Timothy Downs
Hotel program management for companies with largely
blue-collar workforces that travel frequently can present a particular set of
challenges. Wichita-based CLC Lodging for several decades has specialized in
such hotel programs, booking 11 million room nights last year for about a half-million
travelers. CLC Lodging CEO Timothy Downs recently spoke with Business Travel News lodging editor
Michael B. Baker about methods of managing workforce travel, including booking
and keeping rates under control.
What's your approach to managing lodging?
There are three ways we help companies manage travel: rate, operational efficiency and administration. The [travelers] have high- and recurring-volume travel, and a lot of them don't carry a credit card. On the administration side, we help with the billing and payment, consolidate the billing and keep track of records for all kinds of purposes, then deliver reports and do all the time-consuming tasks, like reporting, auditing and everything else associated with lodging.
On the operating efficiency side, we also develop hotel networks that are suited to that customer base or traveler. It might be location or quality of the hotels, or rate range.
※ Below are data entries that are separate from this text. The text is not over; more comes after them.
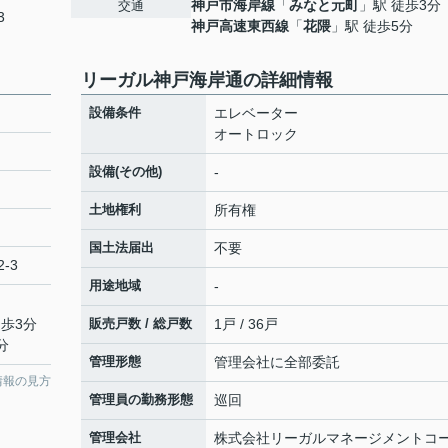
神戸市海岸線
「
みなと元町
」駅 徒歩3分
交通
3
神戸高速東西線
「
花隈
」駅 徒歩5分
リーガル神戸海岸通の詳細情報
設備条件
エレベーター
オートロック
設備(その他)
-
土地権利
所有権
国土法届出
不要
-3
用途地域
-
徒歩3分
販売戸数 / 総戸数
1戸 / 36戸
分
管理形態
管理会社に全部委託
情報の見方
管理員の勤務形態
巡回
管理会社
株式会社リーガルマネージメントコ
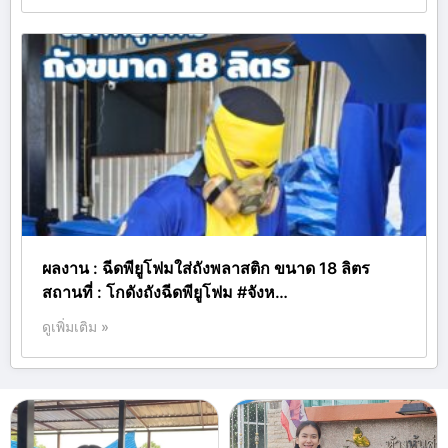
ผลงาน : ฉีดพียูโฟมใส่ถังพลาสติก ขนาด 18 ลิตร
สถานที่ : โกดังถังฉีดพียูโฟม #จังห…
ดูเพิ่มเติม »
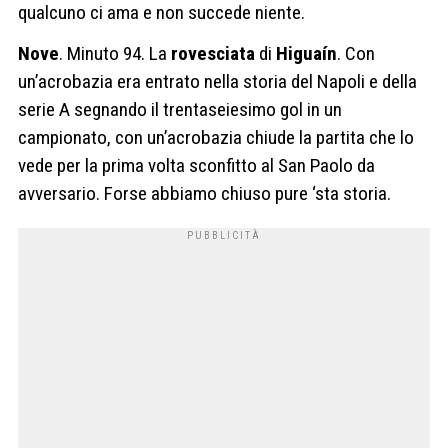
qualcuno ci ama e non succede niente.
Nove
. Minuto 94. La
rovesciata
di
Higuaín
. Con
un’acrobazia era entrato nella storia del Napoli e della
serie A segnando il trentaseiesimo gol in un
campionato, con un’acrobazia chiude la partita che lo
vede per la prima volta sconfitto al San Paolo da
avversario. Forse abbiamo chiuso pure ‘sta storia.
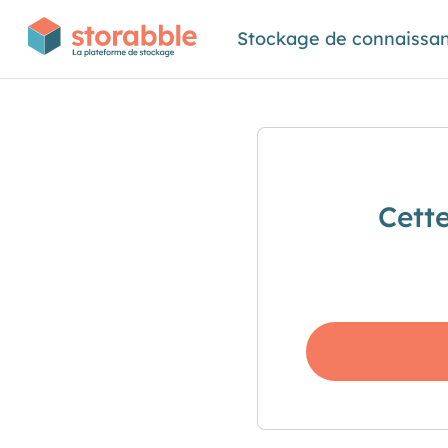
Stockage de connaissa
Cett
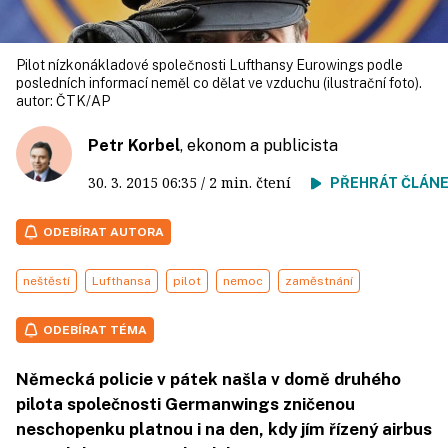
Pilot nízkonákladové společnosti Lufthansy Eurowings podle
posledních informací neměl co dělat ve vzduchu (ilustrační foto).
autor:
ČTK/AP
Petr Korbel
, ekonom a publicista
30. 3. 2015
06:35
/ 2 min. čtení
PŘEHRÁT ČLÁN
ODEBÍRAT AUTORA
neštěstí
Lufthansa
pilot
nemoc
zaměstnání
ODEBÍRAT TÉMA
Německá policie v pátek našla v domě druhého
pilota společnosti Germanwings zničenou
neschopenku platnou i na den, kdy jím řízený airbus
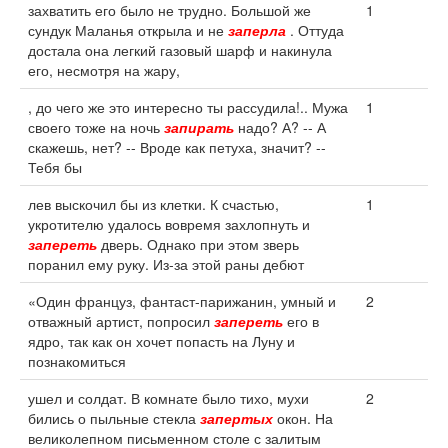
захватить его было не трудно. Большой же
1
сундук Маланья открыла и не
заперла
. Оттуда
достала она легкий газовый шарф и накинула
его, несмотря на жару,
, до чего же это интересно ты рассудила!.. Мужа
1
своего тоже на ночь
запирать
надо? А? -- А
скажешь, нет? -- Вроде как петуха, значит? --
Тебя бы
лев выскочил бы из клетки. К счастью,
1
укротителю удалось вовремя захлопнуть и
запереть
дверь. Однако при этом зверь
поранил ему руку. Из-за этой раны дебют
«Один француз, фантаст-парижанин, умный и
2
отважный артист, попросил
запереть
его в
ядро, так как он хочет попасть на Луну и
познакомиться
ушел и солдат. В комнате было тихо, мухи
2
бились о пыльные стекла
запертых
окон. На
великолепном письменном столе с залитым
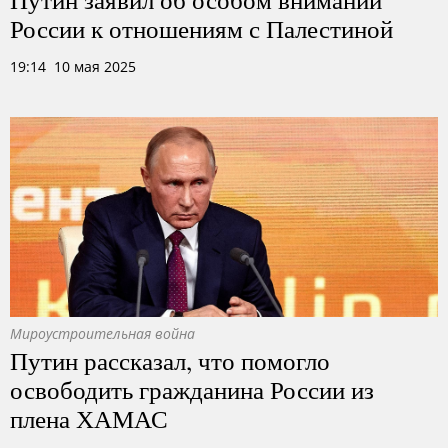
России к отношениям с Палестиной
19:14 10 мая 2025
Мироустроительная война
Путин рассказал, что помогло
освободить гражданина России из
плена ХАМАС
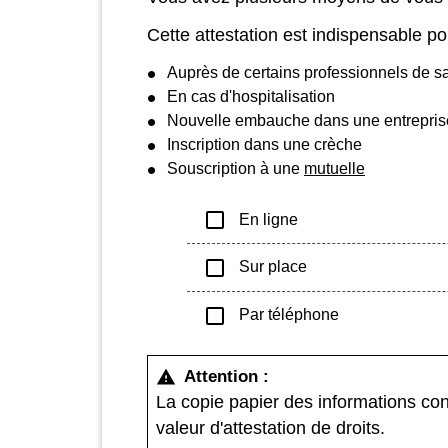
Cette attestation est indispensable pou
Auprès de certains professionnels de s
En cas d'hospitalisation
Nouvelle embauche dans une entrepris
Inscription dans une crèche
Souscription à une
mutuelle
check_box_outline_blank
En ligne
check_box_outline_blank
Sur place
check_box_outline_blank
Par téléphone
Attention :
warning
La copie papier des informations co
valeur d'attestation de droits.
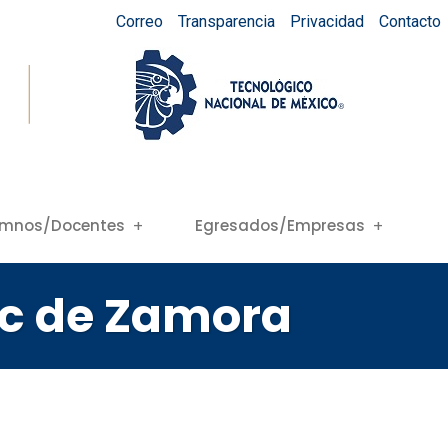
Correo
Transparencia
Privacidad
Contacto
umnos/Docentes
Egresados/Empresas
Tec de Zamora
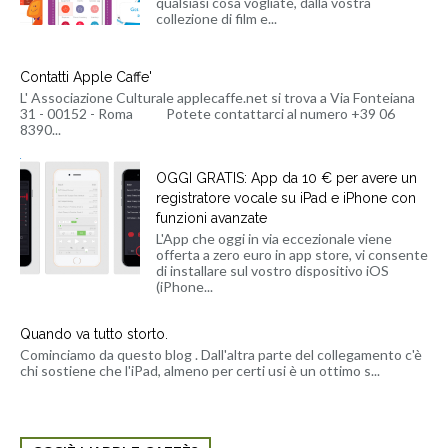
qualsiasi cosa vogliate, dalla vostra
collezione di film e...
Contatti Apple Caffe'
L' Associazione Culturale applecaffe.net si trova a Via Fonteiana
31 - 00152 - Roma Potete contattarci al numero +39 06
8390...
OGGI GRATIS: App da 10 € per avere un
registratore vocale su iPad e iPhone con
funzioni avanzate
L'App che oggi in via eccezionale viene
offerta a zero euro in app store, vi consente
di installare sul vostro dispositivo iOS
(iPhone...
Quando va tutto storto.
Cominciamo da questo blog . Dall'altra parte del collegamento c'è
chi sostiene che l'iPad, almeno per certi usi è un ottimo s...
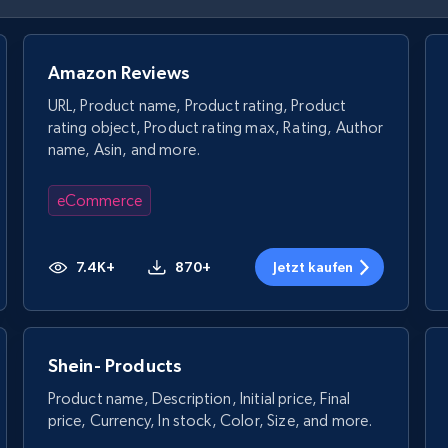
Amazon Reviews
URL, Product name, Product rating, Product
rating object, Product rating max, Rating, Author
name, Asin, and more.
eCommerce
7.4K+
870+
Jetzt kaufen
Shein- Products
Product name, Description, Initial price, Final
price, Currency, In stock, Color, Size, and more.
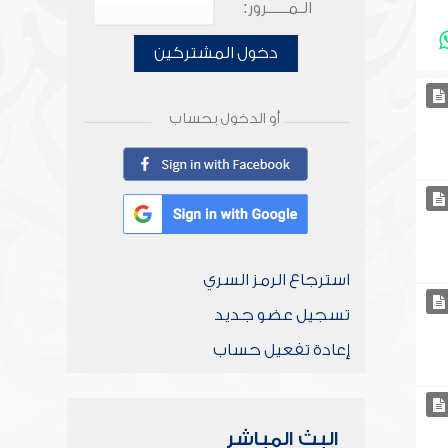
الـمـــــرور:
دخول المشتركين
أو الدخول بحساب
استرجاع الرمز السري
تسجيل عضو جديد
إعادة تفعيل حساب
البث المباشر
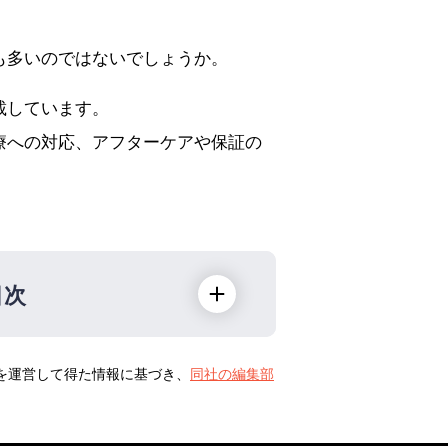
も多いのではないでしょうか。
載しています。
療への対応、アフターケアや保証の
目次
トを運営して得た情報に基づき、
同社の編集部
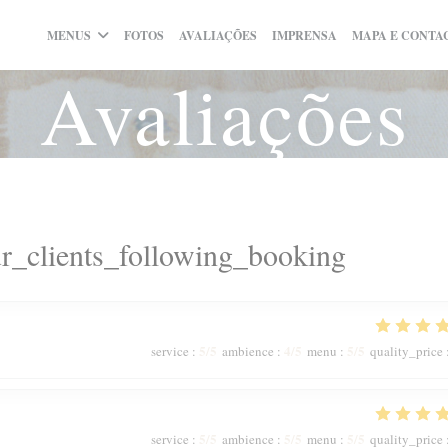
MENUS
FOTOS
AVALIAÇÕES
IMPRENSA
MAPA E CONTA
Avaliações
r_clients_following_booking
5
/5
4
/5
5
/5
service
:
ambience
:
menu
:
quality_price
5
/5
5
/5
5
/5
service
:
ambience
:
menu
:
quality_price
One specific example: We've served auto haulers for a number of years, and those trailers can't get into a parking lot with a greater than six-inch dipped bumper grade. We put a hotel directory together for those customers that have hotels with that specific parking lot criterion. Operationally, it saves a ton of time, because the company can book travel more efficiently, and they can set their ranges and know pretty effectively where people are going to go.
On the rate side, we've been negotiating hotels for many years. We negotiate typically at the street level, so we have long-term contracts at over 15,000 hotels and use about 17,000 hotels annually, when you include emergency lodging. We leverage the buying power and the experience and the data and the systems to help us negotiate the rate for our customers. Workforce lodging is a cost of goods sold from a lot of those companies. Travel is not optional for most of our customers. It's something they have to do, so being able to effectively manage that and help them control that is not really an option for them. It's a real need, because any savings in time and administration costs pretty much go directly to the bottom line for most of our customers.
Do you work directly with travel managers?
It varies. A lot of times, we're working in operations departments. Surely, we're in the travel management piece as well, but more frequently, when the program gets set up, it's in the operational or delivery side of the company for the day-to-day stuff, on the workforce side. It's a little different than white-collar travel. Most travel managers focus in that area rather than the area we're in, but certainly, they're involved. Demand for our kind of product obviously looks to be growing, and it's not just about rate. I've been here a little over 13 years and talked to people that had perception that lodging is difficult to manage, if not unmanageable, but with the right tools, it's becoming more and more so.
How do you handle booking?
Most of our companies either walk into the hotel or contact them themselves. There's a lot of repeat visits to the same network hotels. We do have an in-house call center, and we do booking for a lot of our customers. A lot of them are in what we call convenience networks, where they're using a lot of hotels and few nights across a lot of geographies. They'll use us to help them book the rates. We provide our customers with an identification card or a way to let them know they're customers and bill us.
Who are your typical customers?
We have over 130 trucking companies, and it goes everywhere from less-than-truckload companies to freight haulers that do irregular stuff like car transports. We do railroads. We have four rail customers in the U.S. and one in Canada. We do a lot of retail services. Inventory, retail store setup, retail store construction are a good segment for us, and we have quite a few customers in the energy sector.
What sorts of hotels are in your program?
It's economy, midscale and upper midscale. We have some upper upscale hotels, but primarily, it's in that economy to upper midscale range. That's more suited to our traveler types.
Do you do much mobile booking?
It's less critical for us, but certainly that's a growing trend. We don't book online generally, as our customers have a director and book it themselves, A lot of our customers now are carrying smart devices, so we're working on tools to help them.
How do you keep rates down in seller's markets?
We have long-term relationships with a lot of our hotel partners. We also don't sign up every hotel on the block. With 51,000-plus hotels in the U.S.—we do regular, recurring business with about 17,000—we pick and choose and direct people. Our business travelers also are very low cost to the hotel. They don't book hotels online, they're regular and recurring, they come in, get their rest, eat and get back to work, so I think hotels really appreciate that aspect of the business. It's base business, recurring, it's very low-cost to serve, and it builds brand loyalty and will provide a lot of data. We try to be very data-rich in dealing with hotels and customers. We can get pretty good at predicting volume and where it's going to be and help hotels understand how it's going to look in a relationship. All those factors help us, and of course volume is huge right now and is going to be growing.